* [Selected text]:
Brisket: from the ribs around the breastbone. Great for adding flavour to soups, it is always included in pot-au-feu. Famous in Texas cooked slowly in a charcoal smoker using Hickory or Mesquite. Equally delicious braised, pot-roasted, and barbequed. An excellent cut for brining and salting.
Chuck: Inexpensive and flavoursome. Responds to moist cooking methods so braise with good stock, wine and aromatic herbs. Great for Cornish pasties, steak and kidney hotpot, or minced for Bolognese. Chuck contains plenty of collagen, which melts during cooking adding extra flavour.
Shin: commonly called gravy beef and sold as a boned piece, cut into cubes, or as slices across the bone from the foreleg. One of the best cuts for long, slow cooking due to its gelatinous qualities, adding a velvety texture to the gravy. See recipe for ‘Braised Shin of Beef with Lemongrass and Coconut’
Thick flank: from the lower thigh just above the leg, you will buy this as braising steak or as a whole piece tied with string for roasting. Braising steak makes a good beef curry, or steak and onions in Guinness. Use plenty of liquid to keep both cuts moist and tender. A whole piece is best pot-roasted for two to three hours – a slow cooker is ideal.

* [What you need to do]:
1. In the beef cuts text, what is shin commonly called?
2. Using the beef cuts text, explain why shin is one of the best cuts for long, slow cooking.
3. Proceed with the beef cuts text, picking up after its last sentence.
The lines after the beef cuts text aren't needed for this work.

* [Information provided]:
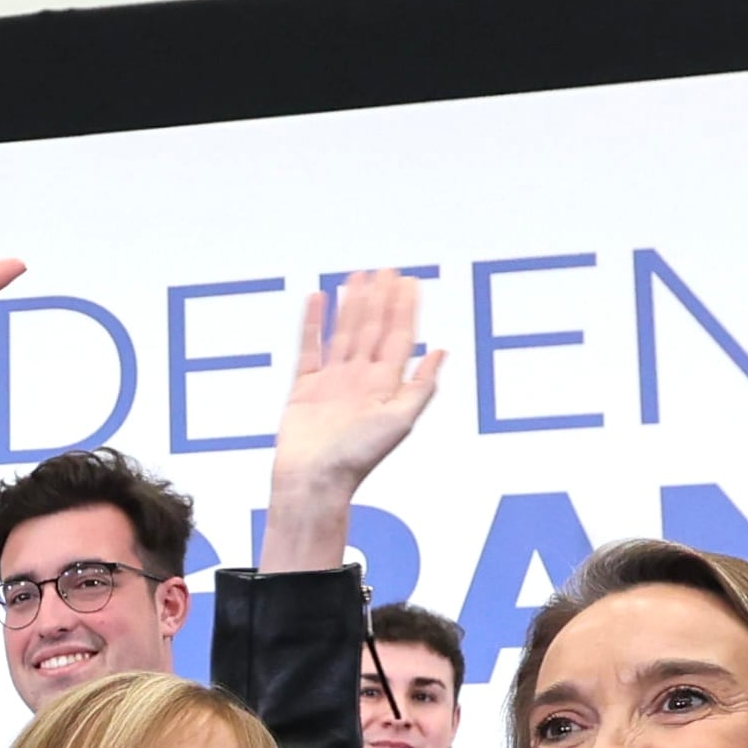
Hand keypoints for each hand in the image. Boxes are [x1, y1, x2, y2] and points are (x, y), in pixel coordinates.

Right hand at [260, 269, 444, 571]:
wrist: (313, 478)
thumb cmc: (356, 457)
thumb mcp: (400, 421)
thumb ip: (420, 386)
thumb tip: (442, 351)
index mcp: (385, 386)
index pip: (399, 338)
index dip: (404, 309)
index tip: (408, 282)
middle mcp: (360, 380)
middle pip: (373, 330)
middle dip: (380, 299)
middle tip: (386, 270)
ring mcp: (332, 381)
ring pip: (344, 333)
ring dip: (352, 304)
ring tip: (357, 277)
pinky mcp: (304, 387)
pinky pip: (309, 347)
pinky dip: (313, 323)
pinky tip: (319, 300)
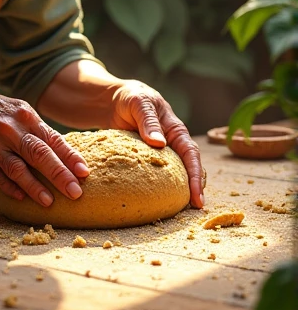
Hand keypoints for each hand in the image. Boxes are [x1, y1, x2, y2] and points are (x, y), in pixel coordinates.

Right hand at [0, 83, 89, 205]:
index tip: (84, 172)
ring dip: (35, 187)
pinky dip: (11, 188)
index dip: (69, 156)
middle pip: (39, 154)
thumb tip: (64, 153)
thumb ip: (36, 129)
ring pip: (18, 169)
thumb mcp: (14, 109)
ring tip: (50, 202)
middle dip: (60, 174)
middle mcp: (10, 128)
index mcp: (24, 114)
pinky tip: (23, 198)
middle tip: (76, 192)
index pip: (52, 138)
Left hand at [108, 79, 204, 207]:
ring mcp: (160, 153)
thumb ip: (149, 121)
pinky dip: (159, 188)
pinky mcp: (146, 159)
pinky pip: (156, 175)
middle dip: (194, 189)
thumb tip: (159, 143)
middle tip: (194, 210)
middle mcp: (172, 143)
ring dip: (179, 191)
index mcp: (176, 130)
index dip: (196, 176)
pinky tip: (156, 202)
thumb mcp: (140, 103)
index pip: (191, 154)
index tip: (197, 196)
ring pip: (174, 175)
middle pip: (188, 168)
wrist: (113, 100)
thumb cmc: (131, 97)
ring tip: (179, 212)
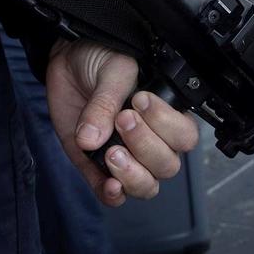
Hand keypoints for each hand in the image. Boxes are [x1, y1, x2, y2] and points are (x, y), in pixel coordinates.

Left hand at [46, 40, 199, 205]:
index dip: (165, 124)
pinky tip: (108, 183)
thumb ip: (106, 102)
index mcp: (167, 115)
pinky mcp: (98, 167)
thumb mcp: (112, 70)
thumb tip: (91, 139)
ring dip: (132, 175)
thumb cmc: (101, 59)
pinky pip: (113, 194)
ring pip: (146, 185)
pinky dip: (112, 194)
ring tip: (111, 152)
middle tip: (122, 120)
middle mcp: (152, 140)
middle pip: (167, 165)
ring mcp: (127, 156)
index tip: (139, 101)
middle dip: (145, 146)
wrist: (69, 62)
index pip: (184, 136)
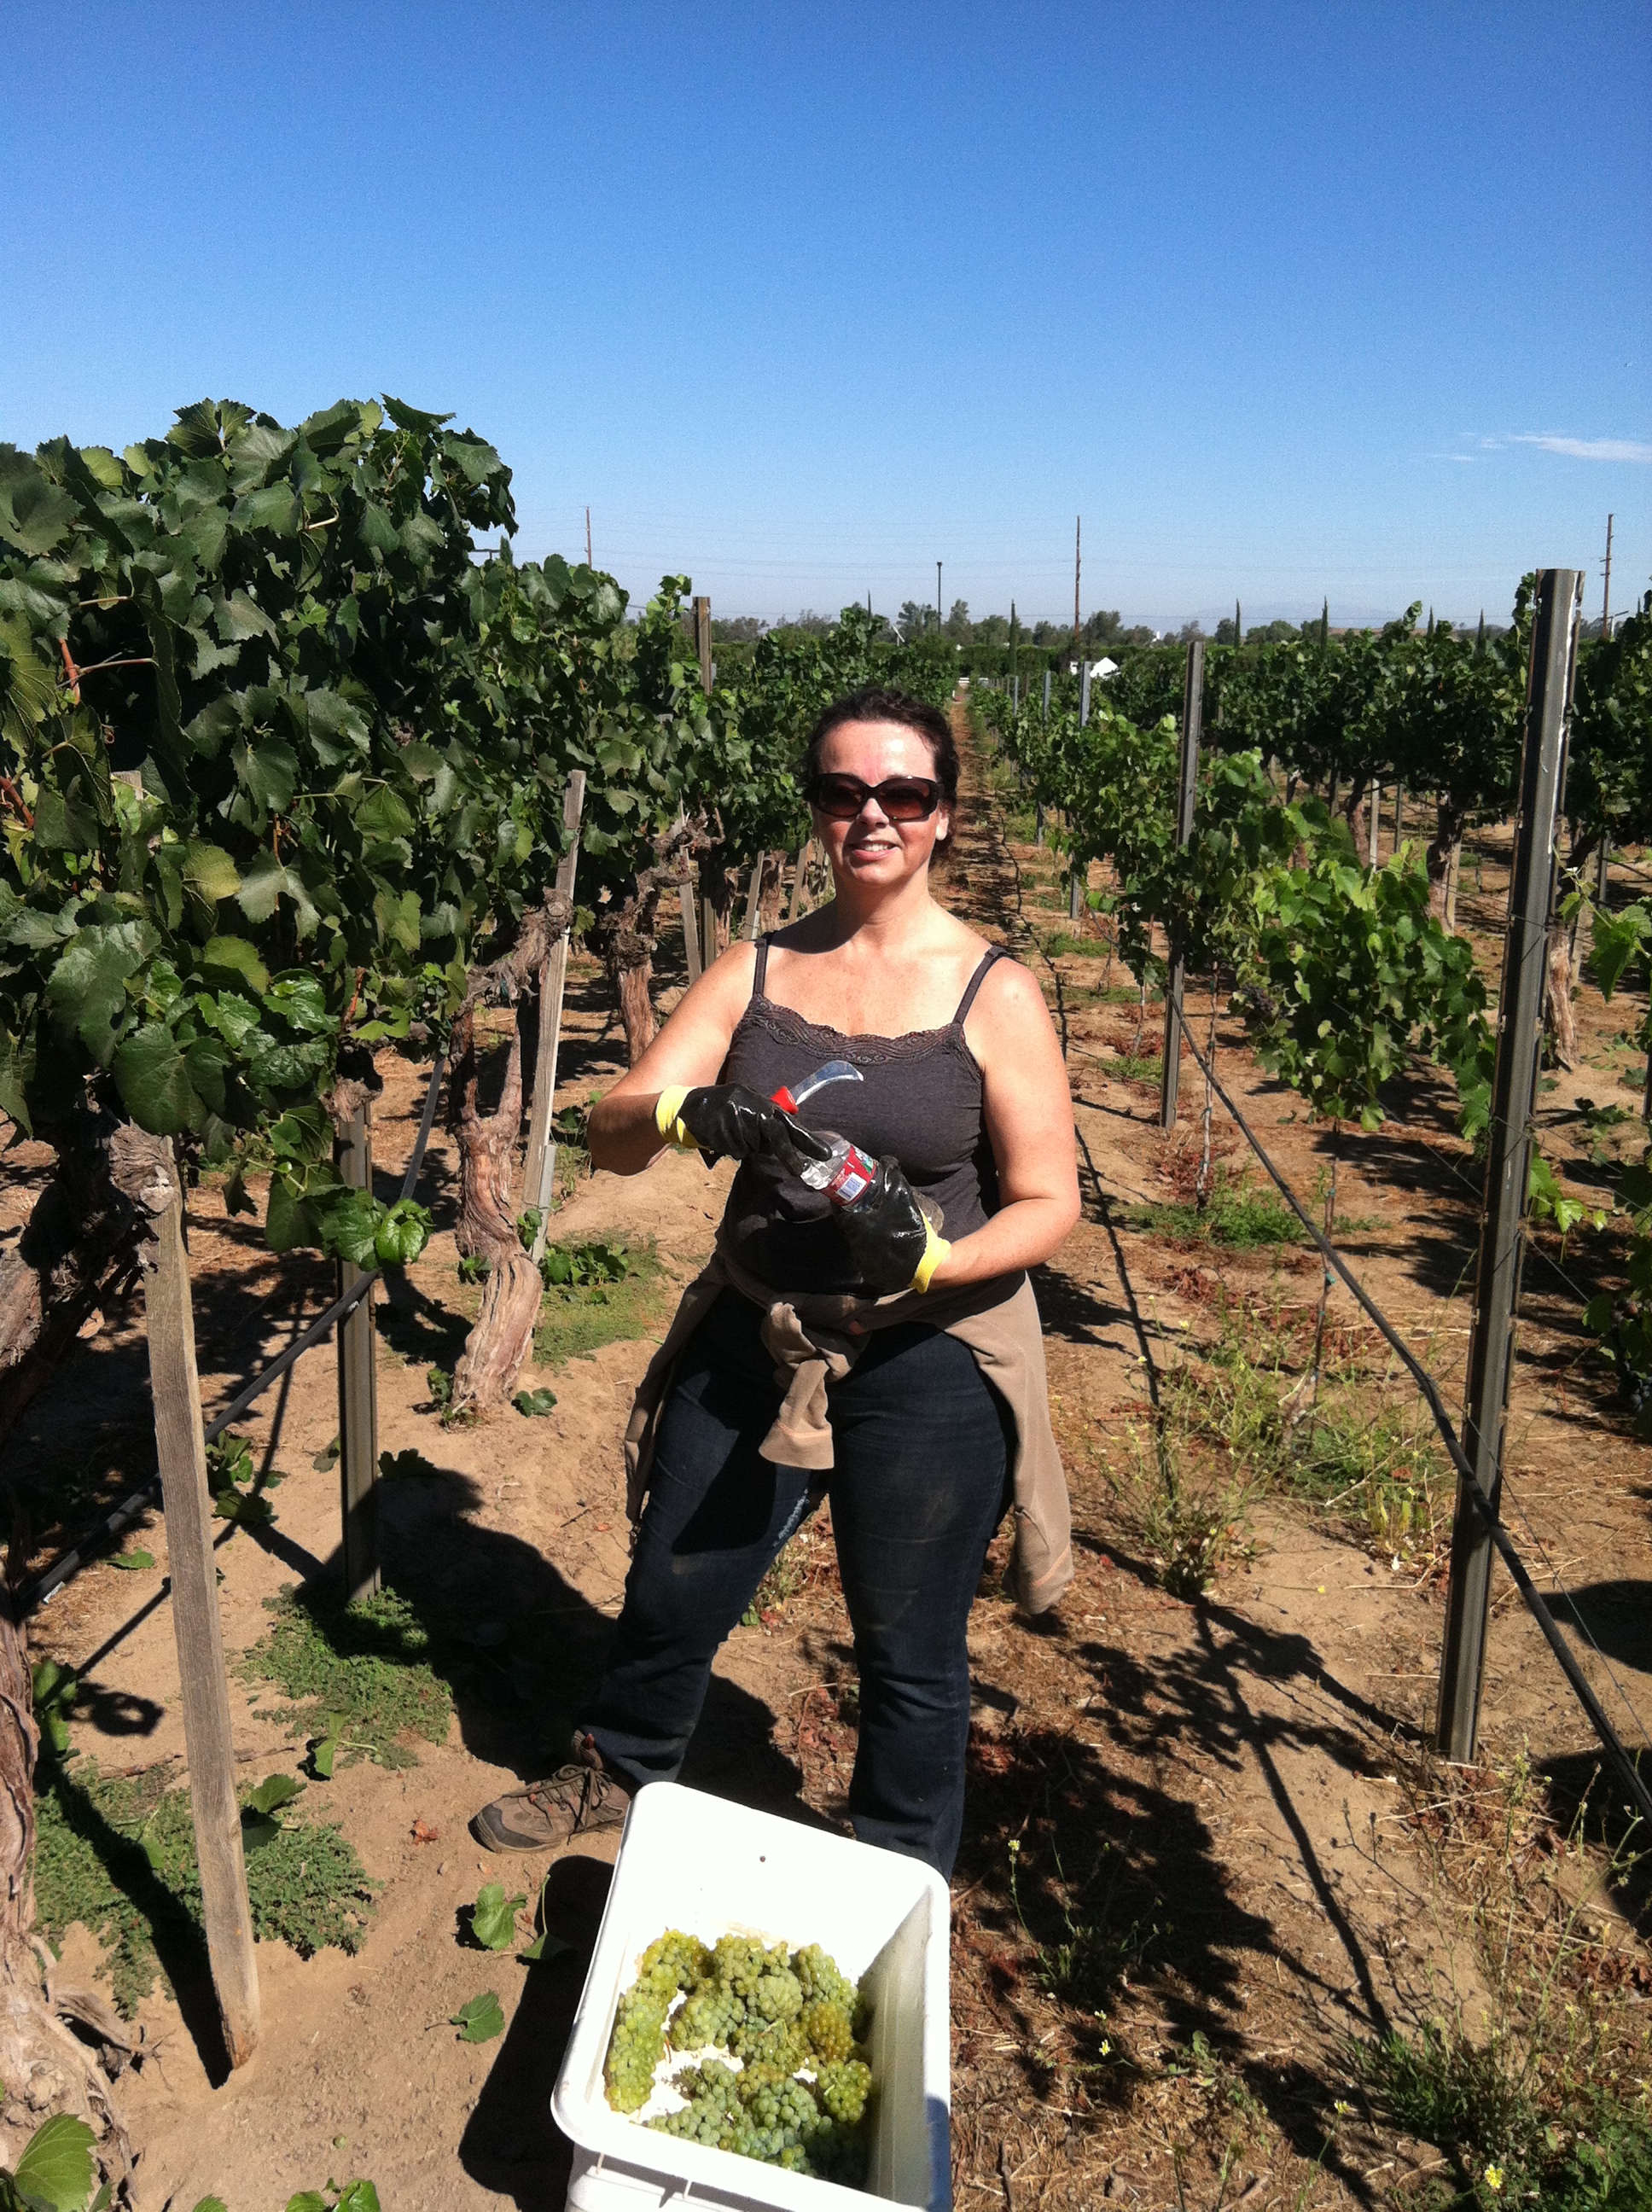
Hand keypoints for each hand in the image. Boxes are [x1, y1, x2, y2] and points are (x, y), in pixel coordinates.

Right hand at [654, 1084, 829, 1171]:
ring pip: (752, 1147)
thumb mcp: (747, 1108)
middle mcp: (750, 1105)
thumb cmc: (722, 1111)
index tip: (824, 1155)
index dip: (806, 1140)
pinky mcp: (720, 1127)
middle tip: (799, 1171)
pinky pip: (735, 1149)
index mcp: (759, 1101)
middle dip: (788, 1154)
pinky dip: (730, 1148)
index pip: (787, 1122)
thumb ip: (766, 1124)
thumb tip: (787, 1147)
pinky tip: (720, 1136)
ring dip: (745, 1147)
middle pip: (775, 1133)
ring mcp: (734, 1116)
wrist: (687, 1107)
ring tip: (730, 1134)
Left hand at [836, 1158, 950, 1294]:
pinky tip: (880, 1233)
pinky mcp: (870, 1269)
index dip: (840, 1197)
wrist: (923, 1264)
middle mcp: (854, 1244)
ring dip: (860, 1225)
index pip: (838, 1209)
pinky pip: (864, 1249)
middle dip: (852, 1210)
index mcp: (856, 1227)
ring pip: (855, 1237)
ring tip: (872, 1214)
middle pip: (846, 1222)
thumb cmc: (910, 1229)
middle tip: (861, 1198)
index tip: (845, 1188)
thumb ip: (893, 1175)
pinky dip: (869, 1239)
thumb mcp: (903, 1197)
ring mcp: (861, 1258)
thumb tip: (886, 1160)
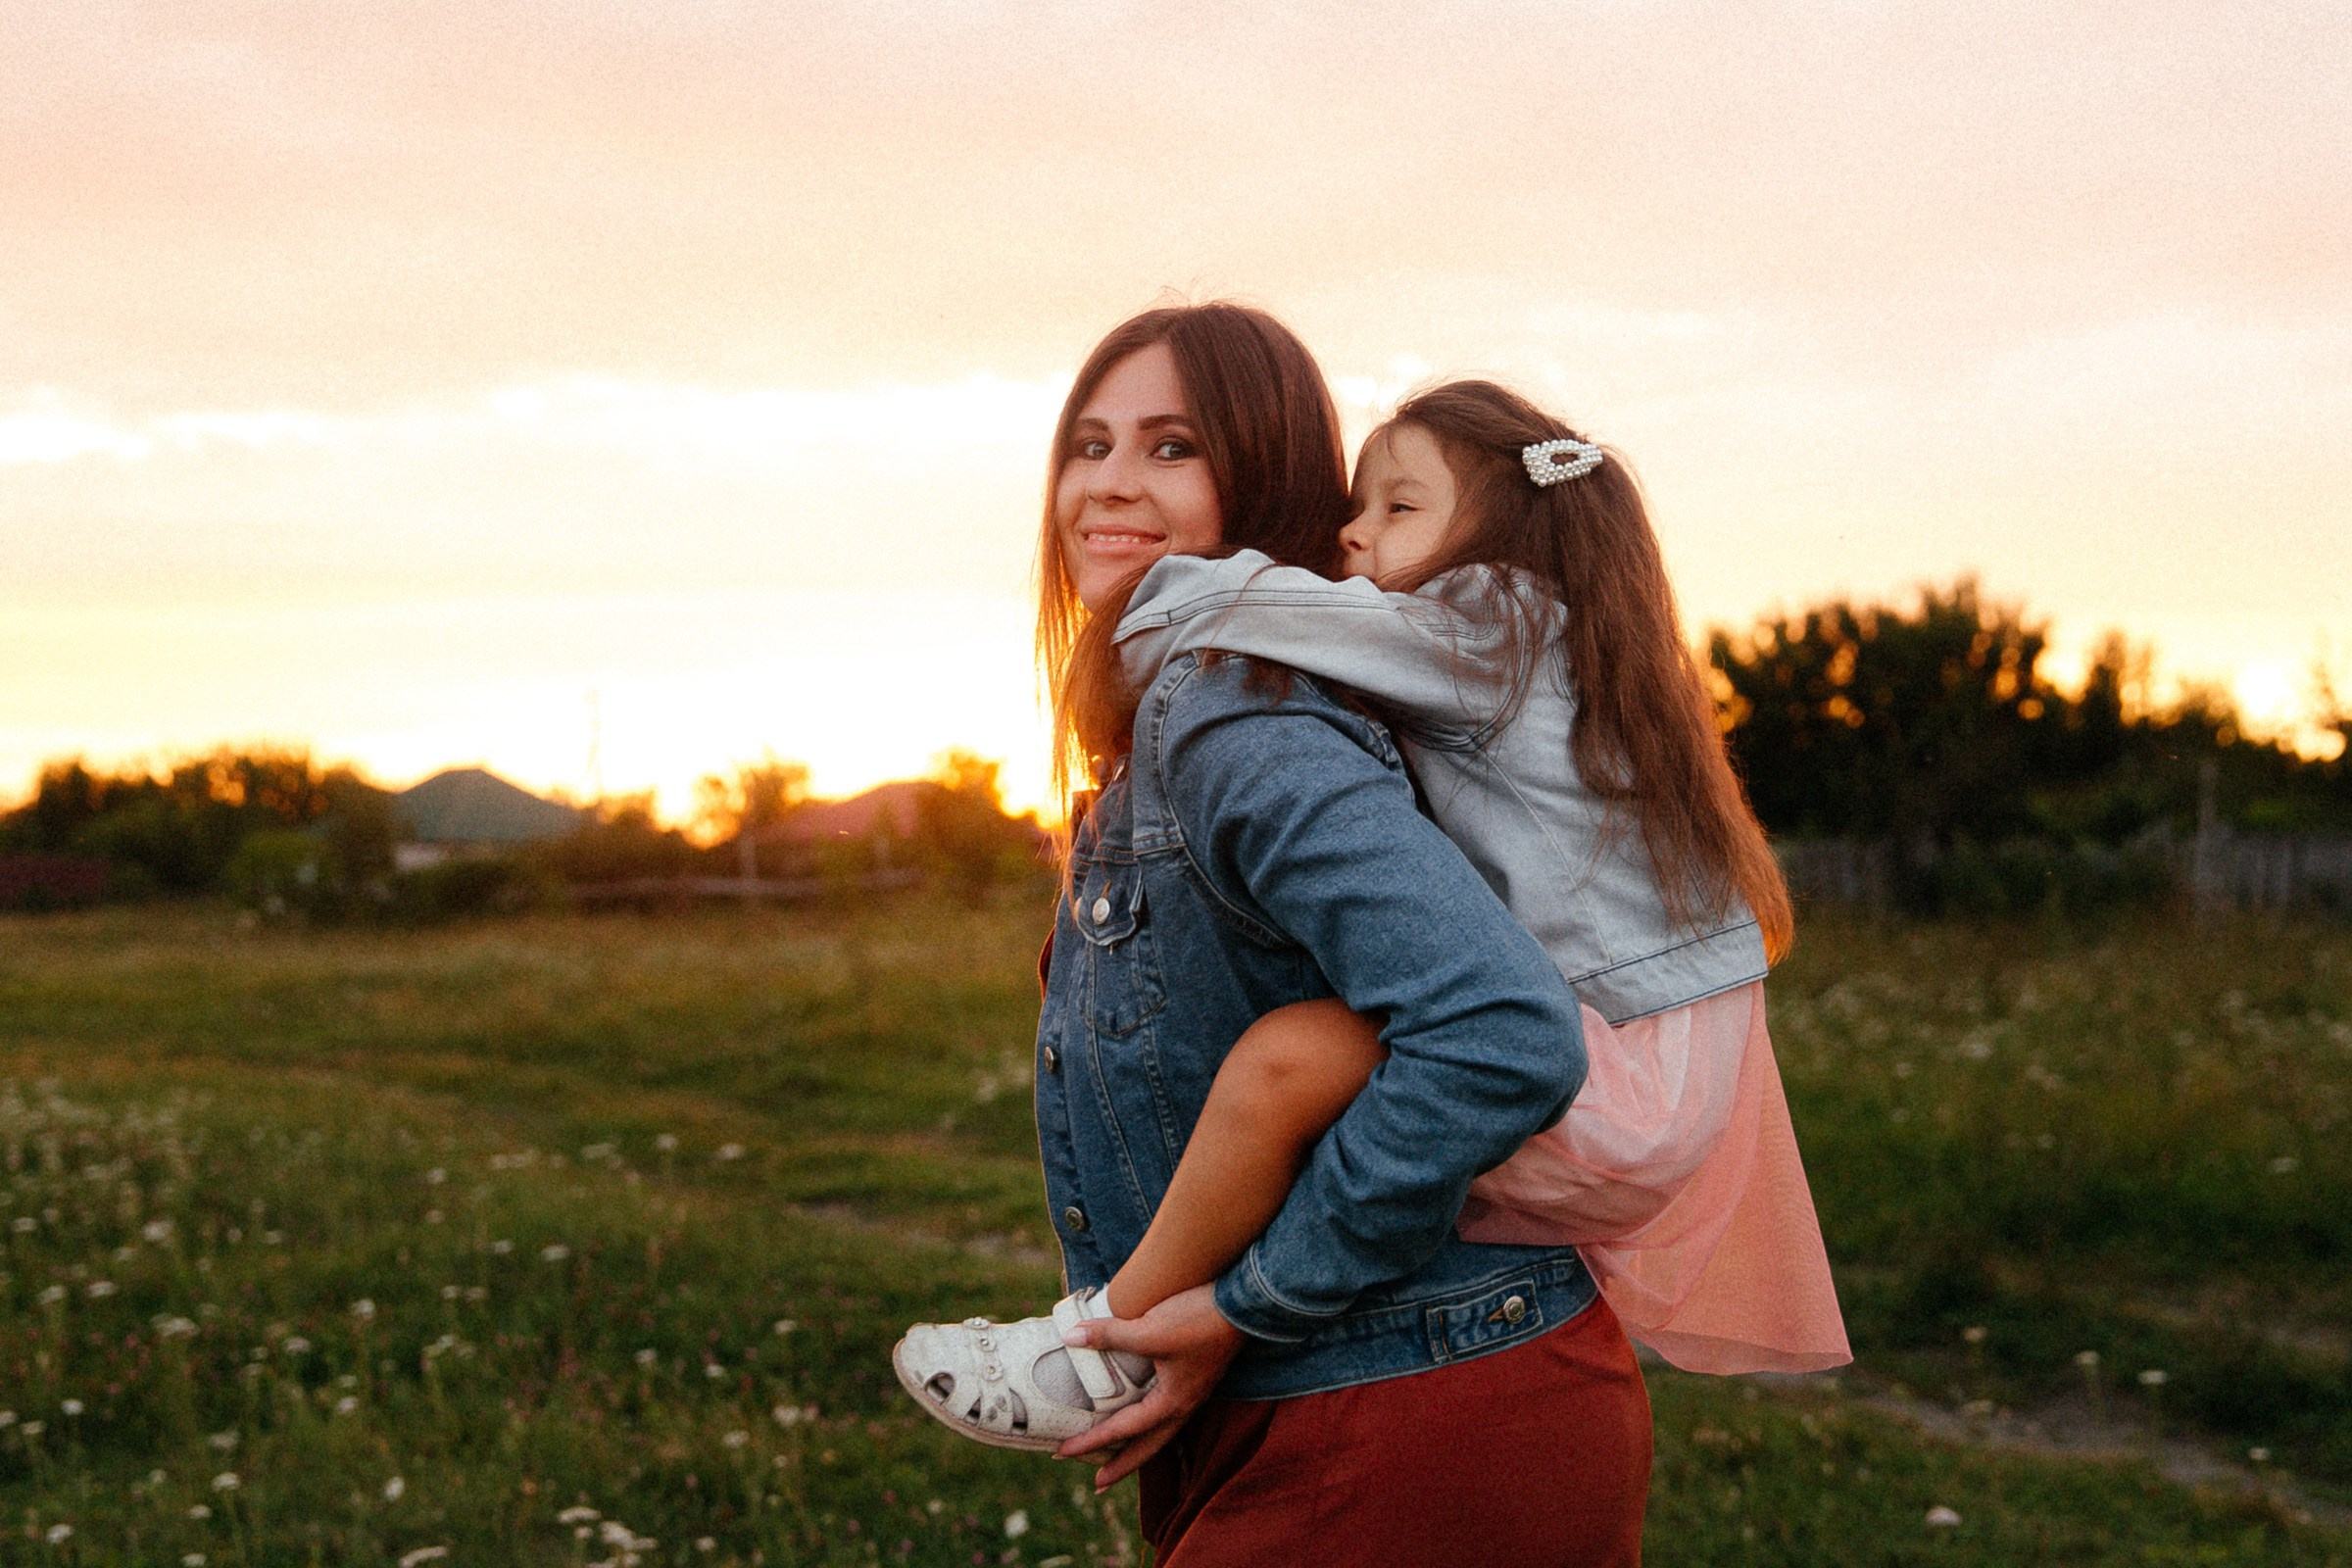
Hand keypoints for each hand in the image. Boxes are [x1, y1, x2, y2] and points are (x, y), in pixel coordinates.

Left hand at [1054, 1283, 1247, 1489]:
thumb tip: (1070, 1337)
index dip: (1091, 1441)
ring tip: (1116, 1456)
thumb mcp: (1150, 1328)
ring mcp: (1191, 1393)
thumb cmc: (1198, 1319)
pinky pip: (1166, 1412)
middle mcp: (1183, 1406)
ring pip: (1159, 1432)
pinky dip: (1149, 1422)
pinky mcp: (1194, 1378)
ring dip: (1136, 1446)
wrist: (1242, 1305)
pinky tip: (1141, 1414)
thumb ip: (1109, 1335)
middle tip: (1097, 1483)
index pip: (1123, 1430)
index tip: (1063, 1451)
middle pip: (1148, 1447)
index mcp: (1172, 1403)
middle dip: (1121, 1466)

* [Per-task outputs]:
1. Gravy beef.

2. Shin has gelatinous qualities. During long, slow cooking they give the gravy a velvety texture.

3.
Flank skirt: the diaphragm muscle between the ribs and hip. Lean, with long muscle fibres, and full-flavoured. Great fried á la minute and sliced across the muscle fibres, or stuffed and slowly braised to make beef olives, steak and kidney pudding, or fajitas.
Silverside: from the lower muscle of the rump, this cut has worked hard so long, slow cooking is ideal. It’s the classic Kiwi corned beef, brined and boiled with peppercorns and bay. The layer of fat is essential for keeping the meat moist. Also good pot-roasted in a pressure cooker with extra fat and aromatics.
Blade: from the shoulder. Can be tough but if handled well, surprisingly tender. Good for slow roasting (Bolar Roast) with or without the bone. Under Blade is best for braising. Top blade is more tender so suitable to pan fry. Look for marbled meat, with a strip of streaky connective tissue running down the centre of the steak.
Prime Rib: the cut for serious beef eaters, this comes from the back of the beast and contains the rib or scotch fillet. With fat and bone for flavour and moisture, good marbling in the fillet; and when aged, it’s the best choice for roasting rare. Also called Côte de boeuf, or French-style with the bones trimmed ‘rack of lamb’ fashion.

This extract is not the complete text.